Лиллиан и Алоизий подошли со всей серьезностью к планированию потомства. Дети четы Биневски, эти розы, эти причудки, по выражению любящего отца, еще до рождения задуманы уникальными, не похожими ни на кого. По семейной легенде, эта идея пришла к отцу Биневски при взгляде на экспериментальный розовый сад. Цветы, ценные своей необычностью, натолкнули на мысль о тех, кого называют «цветами жизни». Вместо витаминов Лил принимала во время беременности наркотики, яды и даже радиоактивные изотопы. Во благо детей, конечно. Вкладываясь в их будущее: чтобы одной внешности достаточно было для заработка.
Ал и Лил настолько одержимы своими экспериментами, что внезапное появление ребенка без физических изъянов становится тяжелым испытанием для обоих:
— Да, Лил, так и есть. Ничего особенного. Это просто обычный… обычный ребенок.
И лицо Лил вдруг становится мокрым от слез, в горле клокочут рыдания. Ал бросается к двери, где я стою на пороге, держа Арти в охапке, Элли и Ифи тянут меня за руку, и Ал говорит:
— Давайте, детишки, приготовьте себе ужин сами… идите, идите… маме нужно отдохнуть.
И дрожащий от слез голос Лил:
— Я делала все, Ал… все, что ты говорил… Что происходит, Ал? Как такое могло случиться?
Происходящее немыслимо, ужасно — но лишь с точки зрения нормального человека. В королевстве кривых зеркал статичное сменяется динамичным, прекрасное — уродливым, добро становится злом, а привычное нам понятие нормы отсутствует напрочь. «Нормальный» здесь — оскорбление. Арти пугает Оливию, что ее отдадут обычным людям, обзывает Цыпу «нормальным придурком».

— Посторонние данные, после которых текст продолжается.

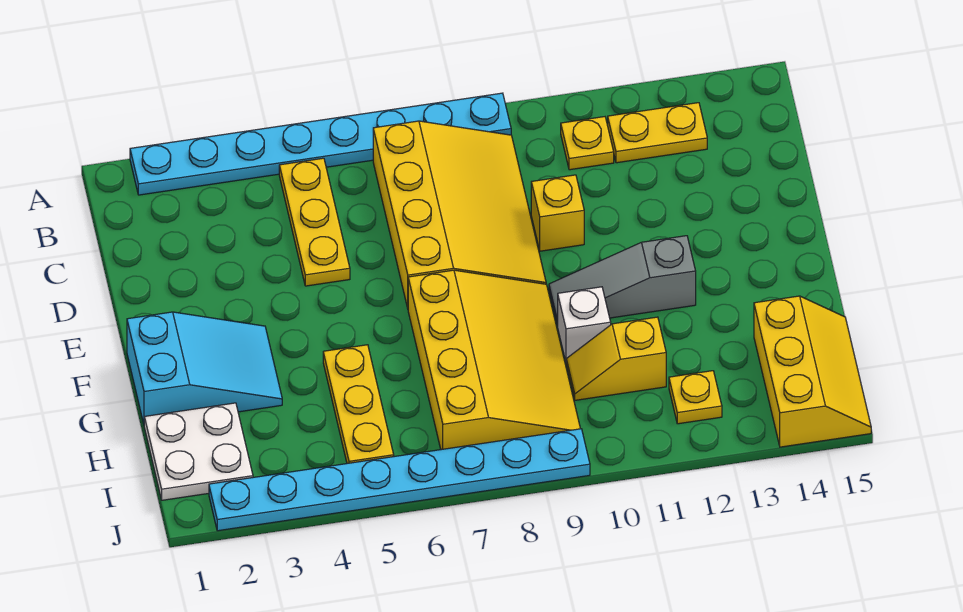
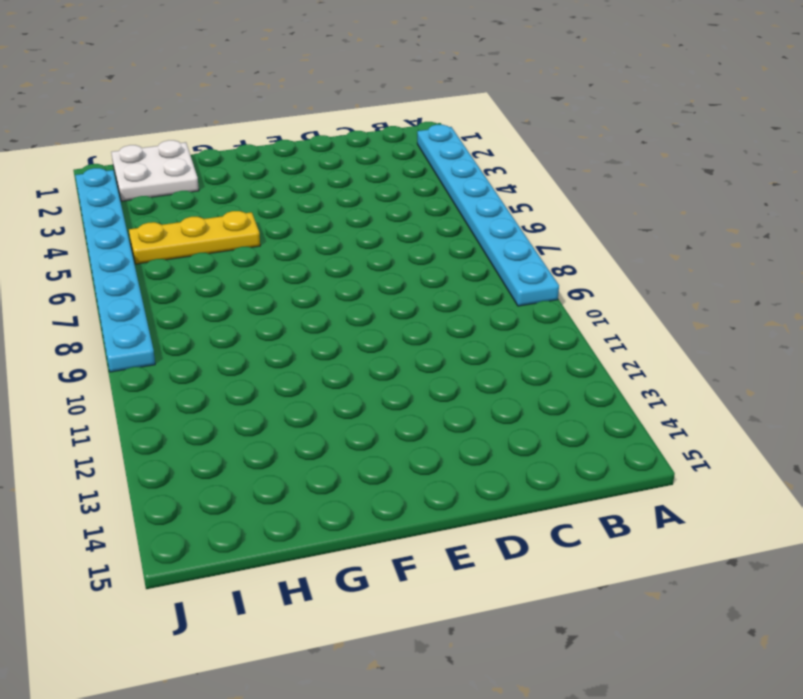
none -> yellow 1x3 plate [279,158,350,286]
none -> yellow 3x4 slope [373,121,546,308]
none -> yellow 1x1 plate [561,117,614,170]

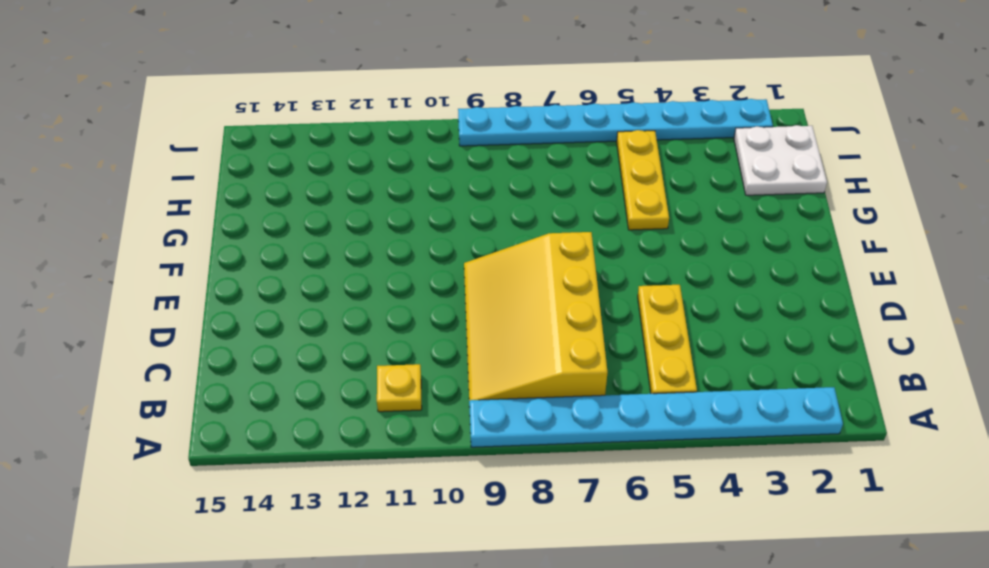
none -> yellow 1x2 plate [608,103,707,163]
none -> yellow 1x1 brick [531,175,584,251]
none -> cyan 2x3 slope [127,312,282,424]

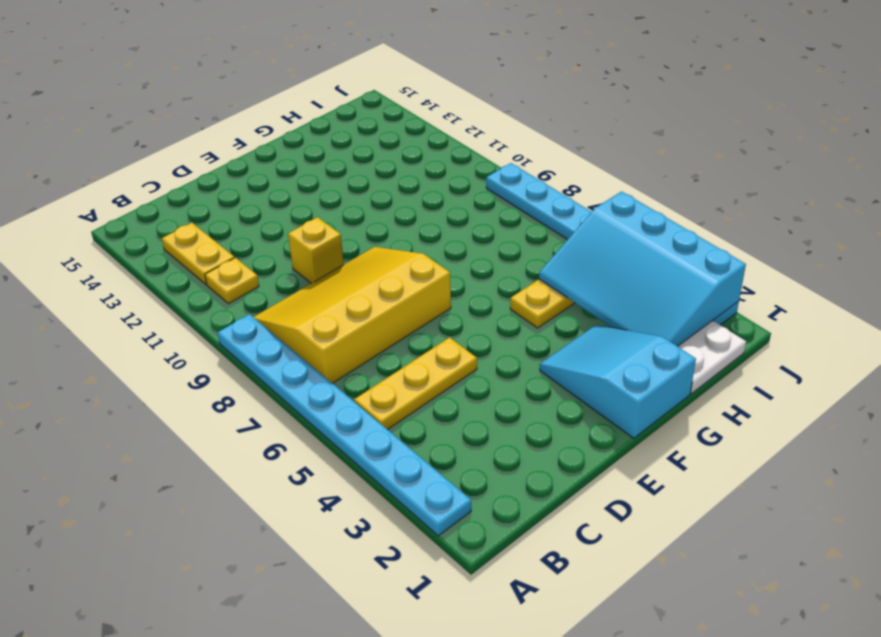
cyan 3x4 slope [539,191,746,346] -> none
none -> yellow 3x4 slope [408,270,580,450]
none -> grey 1x3 slope [549,236,696,326]
none -> white 1x1 brick [557,287,611,361]

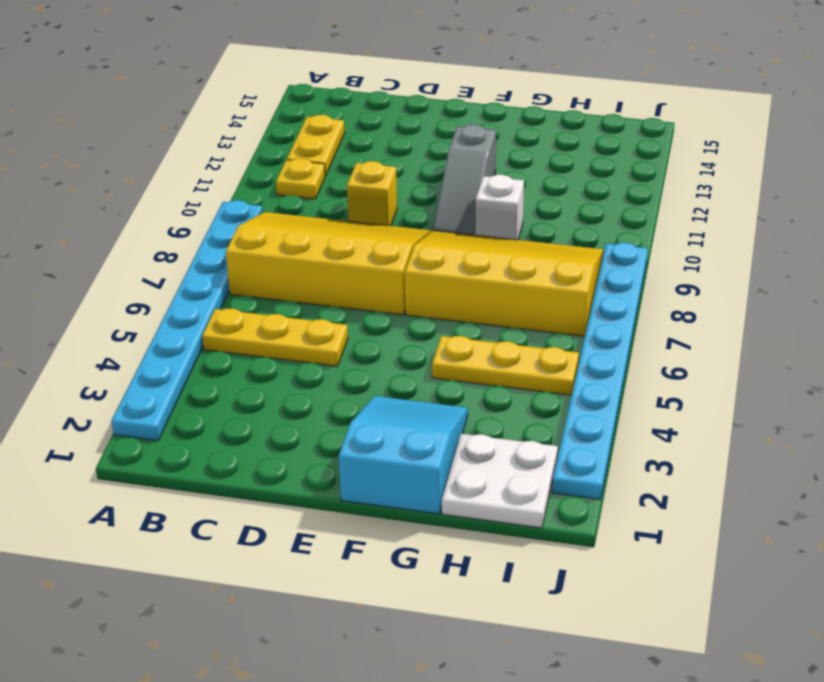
none -> yellow 1x2 slope [566,317,666,400]
none -> yellow 2x3 slope [754,296,871,447]
none -> yellow 1x1 plate [669,371,722,424]

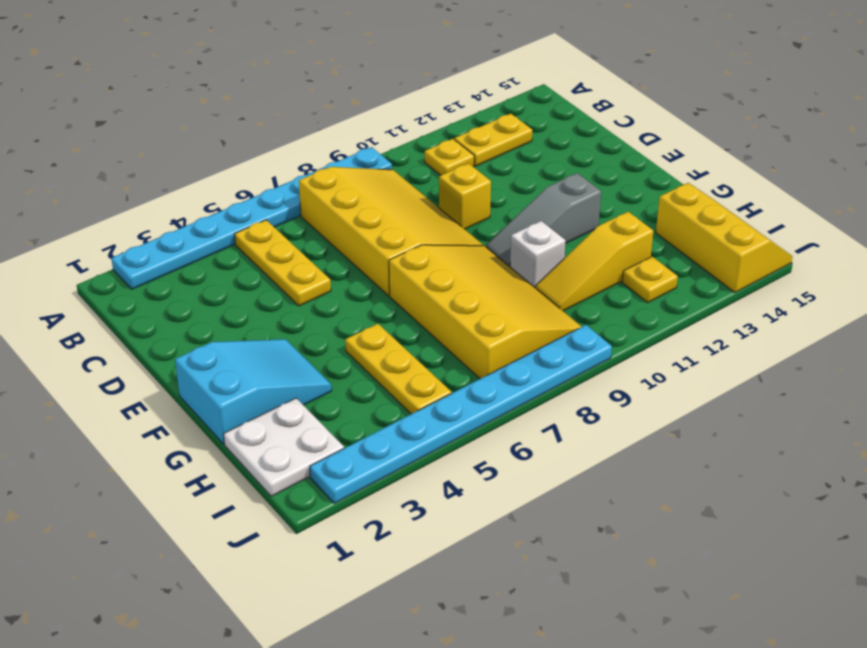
yellow 1x3 slope [535,212,653,311] -> yellow 1x2 slope [566,317,666,400]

Фургон бродячего цирка, в котором живет вся семья, — зазеркальный двойник обыкновенного дома. Здесь, как ни странно, все почти как у ненавистных «нормальных»: ссоры, праздники, детская ревность. Торт в форме сдвоенного сердечка на День Рождения близняшек. Одежда, сшитая мамой, — как раз на лишенного конечностей сына. Есть даже аналог фамильного кладбища на заднем дворе особняка: урна с прахом дедушки и «Ясли», хранящие неудачи Ала и Лил. В «Яслях» стоит ряд банок, а в них — законсервированные братики и сестрички Биневски-младших: четверо мертворожденных и двое, погибших в младенчестве. И над ними — ироничная табличка «Человеческие существа. Рождены от нормальных родителей».
«Я чувствую ужас нормальности. Все эти наивные простаки охвачены ужасом от своей собственной заурядности. Они готовы на все, чтобы выделиться из толпы», — говорит Артуро Биневски, основатель секты артурианства. Его последователи стремятся приблизиться к своему безрукому и безногому богу хотя бы внешне. Это называется «освобождением» и часто влечет утрату рассудка. Один из потерявших разум сектантов ежедневно бросает тиграм черствый хлеб, напевая «В страну котяток». С точки зрения изломанной реальности — гротескового мира кривых зеркал, — уж лучше редуцировать жизнь до бессмысленного поступка, а речь — до одной-единственной фразы, нежели быть нормальным.
Неправильное многократно дублирует себя, творимое зло достигает предела. По мере повествования эсхатологическое напряжение все нарастает, разражаясь реальной катастрофой. Но вспыхнувший вмиг огонь — лишь кремация. Другое, незримое пламя стерло семью еще до реального пожара:
Но я сама верила, что все плохо, что Арти отвернулся от нас, близнецы сломлены, Цыпа потерян, папа слаб и испуган, у мамы туманится сознание, и я осталась совсем одна — юная старуха, сидящая на руинах, глядя на то, как все рушится, и греясь в дыму этого погребального костра.
И Оливия, годы спустя, завещает дочери собрать воедино прах всех Биневски. Ведь это и есть «любовь гика» — отталкивающая смесь ненависти, страха и обожания.